ACTIONS TO TAKE:
1. Reproduce the portion of the Szilard engine discussion from "Your delay period" up to and including "its time periods.".
2. In the entries, from the first line up to and including the line with "scientific name: Castor canadensis", replace "common name" with "vernacular name" and leave everything else unchanged. Return only those lines.

TEXT SEGMENT:

---+---

Ok... so the DELAY is: Vacuuming out a chamber. That's work done, a definate state during superstate Closed. Question: How do you know which chamber to vacuum?

'No, no, no====  I did not invent the Szilard engine and am not explaining it well appearently.  These are heat engines, the pistons are driven by a temperature difference like a steam engine or a gasolene engine, but in the case of the Szilard engine we have reduced the problem to a single molecule that drives the piston. See [[Google:Szilard+engine]].  We do not vacuum anything, the side that happens to contain no molecule just happens to be a vacuum.  The delay is the random time it takes for the molecule to hit the piston and drive it up or for the piston to sink in the empty chamber.'
====

And from you've said so far... the particle is still meaningless. The gate falls whenever both pistons are up.

'Right, and the only way both pistons can get pushed up by the molecule is if the door is open.'

This is the trigger for transition to state Closed. That makes it a guard condition from state Open to Closed. And the transition trigger from state Closed to Open is that one piston is down, one piston is up. That yields:

Open
{Both Pistons Up}
|-
|
|-
|
/
Closed
{One Piston Down, One Piston Up}
|-
|
|-
|
/
Open

and Repeat.

Your delay period results from the time it takes your piston to travel from the Up to Down and from the Down to Up.

'Yes.  The molecule loses energy which it must regain from the walls to push the pistons up.'

The particle is superfulous in this instance. It cannot drive the down piston 'up', as it will be in the wrong chamber. So the particle plays no actual role in the clock. It is a basic escapement clock, using the fall and rise of a piston for its time periods.

---+---

Collection entries:
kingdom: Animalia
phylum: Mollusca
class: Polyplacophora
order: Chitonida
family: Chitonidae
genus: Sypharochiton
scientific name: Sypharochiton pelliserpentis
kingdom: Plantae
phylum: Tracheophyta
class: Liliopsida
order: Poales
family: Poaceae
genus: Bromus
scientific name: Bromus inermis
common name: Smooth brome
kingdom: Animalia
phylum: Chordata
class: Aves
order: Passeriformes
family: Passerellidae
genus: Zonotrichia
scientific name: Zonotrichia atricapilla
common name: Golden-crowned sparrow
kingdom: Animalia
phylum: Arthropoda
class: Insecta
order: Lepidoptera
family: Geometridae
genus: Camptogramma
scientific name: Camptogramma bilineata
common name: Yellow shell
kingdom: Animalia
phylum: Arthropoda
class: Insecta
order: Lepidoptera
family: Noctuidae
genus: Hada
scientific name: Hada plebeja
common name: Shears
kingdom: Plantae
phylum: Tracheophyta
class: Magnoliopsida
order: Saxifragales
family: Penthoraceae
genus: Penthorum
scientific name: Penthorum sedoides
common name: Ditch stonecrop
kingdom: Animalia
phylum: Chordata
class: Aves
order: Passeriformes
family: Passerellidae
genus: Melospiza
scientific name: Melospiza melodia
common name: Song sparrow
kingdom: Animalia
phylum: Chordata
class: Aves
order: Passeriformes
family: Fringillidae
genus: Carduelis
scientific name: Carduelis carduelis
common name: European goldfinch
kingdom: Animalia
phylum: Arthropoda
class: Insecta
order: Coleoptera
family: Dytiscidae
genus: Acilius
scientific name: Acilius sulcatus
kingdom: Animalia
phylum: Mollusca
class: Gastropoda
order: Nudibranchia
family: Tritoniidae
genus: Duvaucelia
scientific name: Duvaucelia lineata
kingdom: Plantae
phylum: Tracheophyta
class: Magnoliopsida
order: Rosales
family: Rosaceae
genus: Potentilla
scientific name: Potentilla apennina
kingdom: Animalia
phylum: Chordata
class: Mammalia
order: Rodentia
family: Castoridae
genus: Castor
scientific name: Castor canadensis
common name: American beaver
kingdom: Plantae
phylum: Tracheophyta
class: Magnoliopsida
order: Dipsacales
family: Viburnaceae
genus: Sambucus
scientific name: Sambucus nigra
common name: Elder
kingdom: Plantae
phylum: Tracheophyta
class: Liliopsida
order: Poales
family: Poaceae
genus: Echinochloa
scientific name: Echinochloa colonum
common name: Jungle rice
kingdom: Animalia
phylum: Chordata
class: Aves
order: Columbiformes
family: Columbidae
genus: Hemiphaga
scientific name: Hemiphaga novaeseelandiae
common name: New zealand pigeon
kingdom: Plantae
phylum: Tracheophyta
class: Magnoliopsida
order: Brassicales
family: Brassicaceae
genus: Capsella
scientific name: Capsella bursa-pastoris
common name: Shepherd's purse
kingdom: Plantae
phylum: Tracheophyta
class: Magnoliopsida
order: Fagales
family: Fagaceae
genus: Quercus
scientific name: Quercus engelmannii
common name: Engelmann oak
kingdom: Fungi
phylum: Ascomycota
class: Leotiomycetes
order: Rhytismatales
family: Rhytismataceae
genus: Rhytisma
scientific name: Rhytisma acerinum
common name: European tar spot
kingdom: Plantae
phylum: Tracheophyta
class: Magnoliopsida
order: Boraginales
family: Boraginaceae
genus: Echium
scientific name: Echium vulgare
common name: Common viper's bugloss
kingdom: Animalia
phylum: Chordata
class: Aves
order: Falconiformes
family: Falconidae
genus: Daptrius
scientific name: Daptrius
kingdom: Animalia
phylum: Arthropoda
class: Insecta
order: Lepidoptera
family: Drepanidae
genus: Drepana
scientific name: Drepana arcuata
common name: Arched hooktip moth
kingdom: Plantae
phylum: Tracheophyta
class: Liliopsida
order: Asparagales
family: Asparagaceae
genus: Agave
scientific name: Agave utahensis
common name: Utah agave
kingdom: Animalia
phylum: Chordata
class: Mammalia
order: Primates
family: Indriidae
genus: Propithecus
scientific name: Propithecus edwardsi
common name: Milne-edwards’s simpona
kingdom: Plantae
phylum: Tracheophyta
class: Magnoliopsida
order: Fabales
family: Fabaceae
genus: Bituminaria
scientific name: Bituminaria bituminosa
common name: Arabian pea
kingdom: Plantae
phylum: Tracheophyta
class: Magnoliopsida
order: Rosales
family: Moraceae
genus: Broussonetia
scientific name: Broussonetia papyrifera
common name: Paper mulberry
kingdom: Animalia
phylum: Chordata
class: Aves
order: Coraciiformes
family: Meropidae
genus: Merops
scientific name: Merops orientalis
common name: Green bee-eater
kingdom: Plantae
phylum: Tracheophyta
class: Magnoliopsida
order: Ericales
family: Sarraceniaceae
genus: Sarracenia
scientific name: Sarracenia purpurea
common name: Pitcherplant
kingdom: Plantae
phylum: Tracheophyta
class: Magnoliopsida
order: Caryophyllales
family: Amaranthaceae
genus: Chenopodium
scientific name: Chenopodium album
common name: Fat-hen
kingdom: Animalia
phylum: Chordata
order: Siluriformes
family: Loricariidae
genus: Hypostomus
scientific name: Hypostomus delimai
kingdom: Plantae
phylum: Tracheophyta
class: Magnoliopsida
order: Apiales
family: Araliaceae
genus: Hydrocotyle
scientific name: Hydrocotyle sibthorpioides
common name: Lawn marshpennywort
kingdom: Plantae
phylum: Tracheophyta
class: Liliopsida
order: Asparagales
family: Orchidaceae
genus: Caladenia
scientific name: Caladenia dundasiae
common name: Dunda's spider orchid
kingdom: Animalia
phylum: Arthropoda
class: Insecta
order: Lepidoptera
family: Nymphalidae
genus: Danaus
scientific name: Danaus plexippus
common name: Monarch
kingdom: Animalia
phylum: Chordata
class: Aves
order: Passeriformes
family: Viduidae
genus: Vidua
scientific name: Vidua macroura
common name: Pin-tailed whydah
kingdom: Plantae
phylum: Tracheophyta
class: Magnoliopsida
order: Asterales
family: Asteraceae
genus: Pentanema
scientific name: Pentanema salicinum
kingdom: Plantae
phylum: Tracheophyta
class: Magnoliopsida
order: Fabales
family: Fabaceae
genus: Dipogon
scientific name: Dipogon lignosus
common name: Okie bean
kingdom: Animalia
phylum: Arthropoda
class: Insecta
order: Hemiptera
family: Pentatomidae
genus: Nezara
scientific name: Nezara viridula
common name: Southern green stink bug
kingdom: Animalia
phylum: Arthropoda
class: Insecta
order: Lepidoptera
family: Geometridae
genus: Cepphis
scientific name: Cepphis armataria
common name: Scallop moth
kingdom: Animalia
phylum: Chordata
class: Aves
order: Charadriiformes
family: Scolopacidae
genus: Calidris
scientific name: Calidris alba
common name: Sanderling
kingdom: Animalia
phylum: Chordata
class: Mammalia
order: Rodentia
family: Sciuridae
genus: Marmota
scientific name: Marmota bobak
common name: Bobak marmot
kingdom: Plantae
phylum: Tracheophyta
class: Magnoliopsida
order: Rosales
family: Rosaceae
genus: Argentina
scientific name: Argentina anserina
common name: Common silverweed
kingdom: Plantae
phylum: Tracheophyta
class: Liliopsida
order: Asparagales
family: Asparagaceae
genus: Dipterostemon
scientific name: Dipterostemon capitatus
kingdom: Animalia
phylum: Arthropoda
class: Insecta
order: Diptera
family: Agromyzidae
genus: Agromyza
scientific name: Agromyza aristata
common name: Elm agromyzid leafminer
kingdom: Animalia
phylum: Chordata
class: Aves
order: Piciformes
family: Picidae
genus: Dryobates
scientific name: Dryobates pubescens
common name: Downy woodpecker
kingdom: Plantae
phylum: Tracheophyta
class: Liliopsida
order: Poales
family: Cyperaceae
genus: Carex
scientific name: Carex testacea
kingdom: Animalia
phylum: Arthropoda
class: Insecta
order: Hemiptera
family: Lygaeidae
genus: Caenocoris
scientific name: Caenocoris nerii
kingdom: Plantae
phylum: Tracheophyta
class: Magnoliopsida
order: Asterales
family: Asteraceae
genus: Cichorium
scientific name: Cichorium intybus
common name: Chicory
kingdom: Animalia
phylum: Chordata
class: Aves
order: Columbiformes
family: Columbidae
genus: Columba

---+---

TASK RESULTS:
1.
Your delay period results from the time it takes your piston to travel from the Up to Down and from the Down to Up.

'Yes.  The molecule loses energy which it must regain from the walls to push the pistons up.'

The particle is superfulous in this instance. It cannot drive the down piston 'up', as it will be in the wrong chamber. So the particle plays no actual role in the clock. It is a basic escapement clock, using the fall and rise of a piston for its time periods.

2.
kingdom: Animalia
phylum: Mollusca
class: Polyplacophora
order: Chitonida
family: Chitonidae
genus: Sypharochiton
scientific name: Sypharochiton pelliserpentis
kingdom: Plantae
phylum: Tracheophyta
class: Liliopsida
order: Poales
family: Poaceae
genus: Bromus
scientific name: Bromus inermis
vernacular name: Smooth brome
kingdom: Animalia
phylum: Chordata
class: Aves
order: Passeriformes
family: Passerellidae
genus: Zonotrichia
scientific name: Zonotrichia atricapilla
vernacular name: Golden-crowned sparrow
kingdom: Animalia
phylum: Arthropoda
class: Insecta
order: Lepidoptera
family: Geometridae
genus: Camptogramma
scientific name: Camptogramma bilineata
vernacular name: Yellow shell
kingdom: Animalia
phylum: Arthropoda
class: Insecta
order: Lepidoptera
family: Noctuidae
genus: Hada
scientific name: Hada plebeja
vernacular name: Shears
kingdom: Plantae
phylum: Tracheophyta
class: Magnoliopsida
order: Saxifragales
family: Penthoraceae
genus: Penthorum
scientific name: Penthorum sedoides
vernacular name: Ditch stonecrop
kingdom: Animalia
phylum: Chordata
class: Aves
order: Passeriformes
family: Passerellidae
genus: Melospiza
scientific name: Melospiza melodia
vernacular name: Song sparrow
kingdom: Animalia
phylum: Chordata
class: Aves
order: Passeriformes
family: Fringillidae
genus: Carduelis
scientific name: Carduelis carduelis
vernacular name: European goldfinch
kingdom: Animalia
phylum: Arthropoda
class: Insecta
order: Coleoptera
family: Dytiscidae
genus: Acilius
scientific name: Acilius sulcatus
kingdom: Animalia
phylum: Mollusca
class: Gastropoda
order: Nudibranchia
family: Tritoniidae
genus: Duvaucelia
scientific name: Duvaucelia lineata
kingdom: Plantae
phylum: Tracheophyta
class: Magnoliopsida
order: Rosales
family: Rosaceae
genus: Potentilla
scientific name: Potentilla apennina
kingdom: Animalia
phylum: Chordata
class: Mammalia
order: Rodentia
family: Castoridae
genus: Castor
scientific name: Castor canadensis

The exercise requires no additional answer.